As future doctors, I think we need to understand that we are truly working with people in their most difficult moments and understanding that not every moment is going to be filled with sunshine and rainbows, is fundamental to allowing our patients to feel heard. I think the other plus for me in reading this book is its ability in providing helpful suggestions on how to respond in a compassionate, non-dismissing way when people come to you with awful, heartbreaking situations. Having a few phrases that you can practice and better react when a future patient shares something really difficult with you is going to go a long way
If we are to trace the ancestral lineage of all our self-help books, this would be the grandfather (no sources, just a guess). What is so superb about this book is its timelessness as it gives practical tips in navigating social situations and allowing you to work well with all people. Personally, it has been a while since I’ve read this but I remember when I first read the book, I really felt inspired to look back and reflect on small interactions and understand the impacts they make.
Something you might be doing already that the book mentions, is actually making sure you are pronouncing the names of people you meet correctly. In a multicultural society like ours, it is an easy way to make those around us feel appreciated when we can get people’s names right. Spend five minutes before your next clinic list starts just to make sure you know the names of all your patients and for more brownie points, the names of people they may come into clinic with. In a healthcare context, while its not always possible, these useful tips allow us to put in place small habits we can do to make our patients feel seen, heard, cared for and important to us as future healthcare professionals
Financial literacy is not something that is taught in medical school. Until I read this book, I was never really sure what superannuation is, what are the mechanisms behind ETFs or what HECs debt really was. I know, scary.
Glen does a fantastic job in making financial literacy something accessible to all audiences no matter how much you knew beforehand. This book has something in it for everyone. It is written in a conversational tone with lots of helpful case study examples of normal Australians and how they are managing their finances. It makes it a bit less daunting to know there is a community of people out there that the book showcases who are also working towards ensuring that their finances are organised.
This book allows you to understand the skills you need to have good financial hygiene (yes stay clean) while keeping it light and fun to read. It isn’t financial advice (of course!) but it provides a good basis to a sound understanding.
As medical students and future doctors though, our personal finances will require special care and attention and it’s always best to direct your questions and affairs to a medical financial expert who will understand as much of the financial side as the medical side of your life.

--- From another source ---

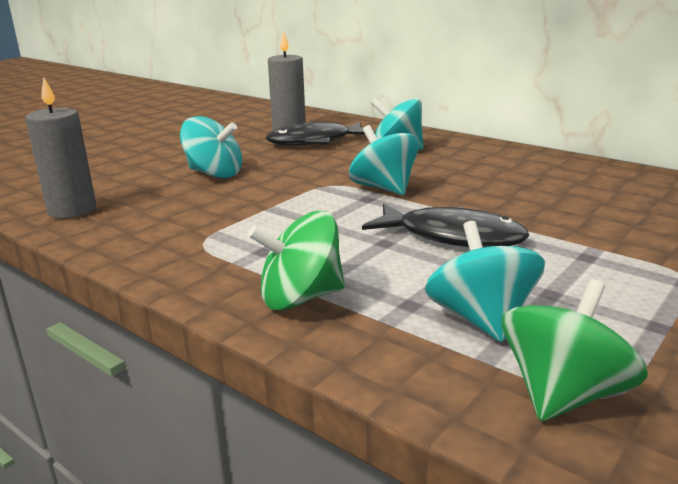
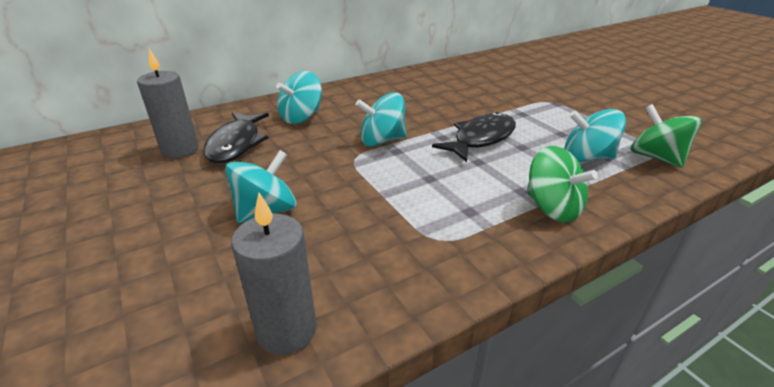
camera: 70 degrees left, 10 degrees up
(300, 298) = (552, 208): green spinning top -> green spinning top turned 45 degrees counterclockwise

Sometimes I get home and it’s radio static in my brain. I am exhausted but also not ready for sleep. I don’t want to be on my phone and scrolling but I also don’t want to think. I think this is where the beauty of books like Narnia shines. Narnia was one of my favourite childhood series following the adventures of four siblings in a mystical world. Lewis’ writing is simple yet comforting, lyrical yet rhythmic. I love the warmth that the stories exude. I love the mountain tops that characters conquer, and the valleys that one can succumb too. Yet, as with all childhood books, the ending is always filled with joy and contentment having gone through the trials and tribulations.
Which one are you going to read first?
And that is it! I hope you can get one of these books in your hand soon and start diving into a world that may not actually be so far away. Stay well and keep on reading.